Aklın başlıca iki çeşit seyri vardır:
1. Fikir.
2. Hads (sezgi.)
Fikir; aklın, ağır, tedrici ve zamanla kayıtlı olan düşünme seyridir. Hads ise, aklın bir lahzada, bir hamlede matluba ulaşıverecek derecede seri olan ani seyridir. Bunlardan "fikir, görgüleri ve bilgileri bir tertibe koyup bildiğinden bilmediğini anlamak, ahiri evvele bağlamaktır. Hads, bir şeyin birden açılması, dolaysız kavrama, bir anda yakalamadır, şimşek gibi bir sür'at-i intikaldir.

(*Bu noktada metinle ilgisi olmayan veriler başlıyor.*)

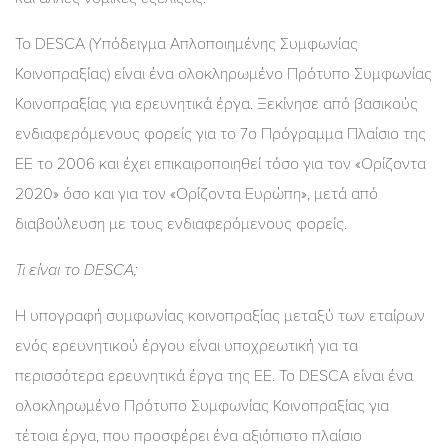
Το DESCA (Υπόδειγμα Απλοποιημένης Συμφωνίας
Κοινοπραξίας) είναι ένα ολοκληρωμένο Πρότυπο Συμφωνίας
Κοινοπραξίας για ερευνητικά έργα. Ξεκίνησε από βασικούς
ενδιαφερόμενους φορείς για το 7ο Πρόγραμμα Πλαίσιο της
ΕΕ το 2006 και έχει επικαιροποιηθεί τόσο για τον «Ορίζοντα
2020» όσο και για τον «Ορίζοντα Ευρώπη», μετά από
διαβούλευση με τους ενδιαφερόμενους φορείς.
Τι είναι το DESCA;
Η υπογραφή συμφωνίας κοινοπραξίας μεταξύ των εταίρων
ενός ερευνητικού έργου είναι υποχρεωτική για τα
περισσότερα ερευνητικά έργα της ΕΕ. Το DESCA είναι ένα
ολοκληρωμένο Πρότυπο Συμφωνίας Κοινοπραξίας για
τέτοια έργα, που προσφέρει ένα αξιόπιστο πλαίσιο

Gecenin karanlığında çakan şimşeğin birden etrafı aydınlatması gibi, hads şimşeği dahi, birden insanın idrak âlemlerini aydınlatıverir. Fikir, hadse bir altyapı oluşturur. Mesela, ilmî bir keşif için yoğun bir tefekkür içine giren ilim adamları, günün birinde meselelerini iç alemlerinde halledilmiş, çözülmüş bulurlar. Bu, fikre terettüp eden bir hads parıltısıdır.

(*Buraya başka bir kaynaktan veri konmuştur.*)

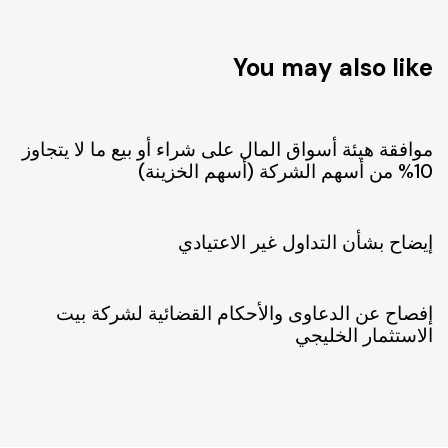
You may also like
يوليو 9, 2026
افصاحات 2026
موافقة هيئة أسواق المال على شراء أو بيع ما لا يتجاوز
10% من أسهم الشركة (أسهم الخزينة)
يوليو 1, 2026
افصاحات 2026
إيضاح بشأن التداول غير الاعتيادي
يونيو 14, 2026
افصاحات 2026
إفصاح عن الدعاوى والأحكام القضائية لشركة بيت
الاستثمار الخليجي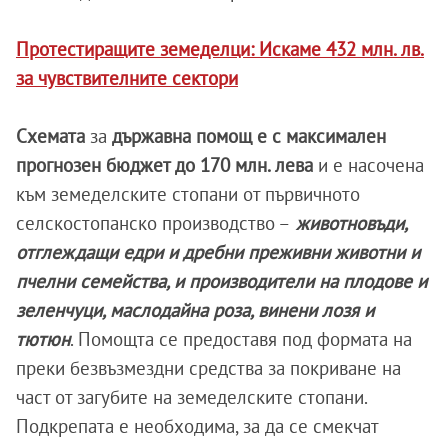
Протестиращите земеделци: Искаме 432 млн. лв.
за чувствителните сектори
Схемата
за
държавна помощ е с максимален
прогнозен бюджет до 170 млн. лева
и е насочена
към земеделските стопани от първичното
селскостопанско производство –
животновъди,
отглеждащи едри и дребни преживни животни и
пчелни семейства, и производители на плодове и
зеленчуци, маслодайна роза, винени лозя и
тютюн
. Помощта се предоставя под формата на
преки безвъзмездни средства за покриване на
част от загубите на земеделските стопани.
Подкрепата е необходима, за да се смекчат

İki tahta parçası birbirine sürtülünce belli bir noktadan sonra, tahtadan alev çıkar. Keza, bir mercekle kağıda güneşin harareti odaklandığında, bir zaman sonra kağıt yanmaya başlar. Onun gibi, tefekkürde yoğunlaşan insanlar, bazen hads ile kendilerini çok farklı bir idrak boyutunda bulabilirler.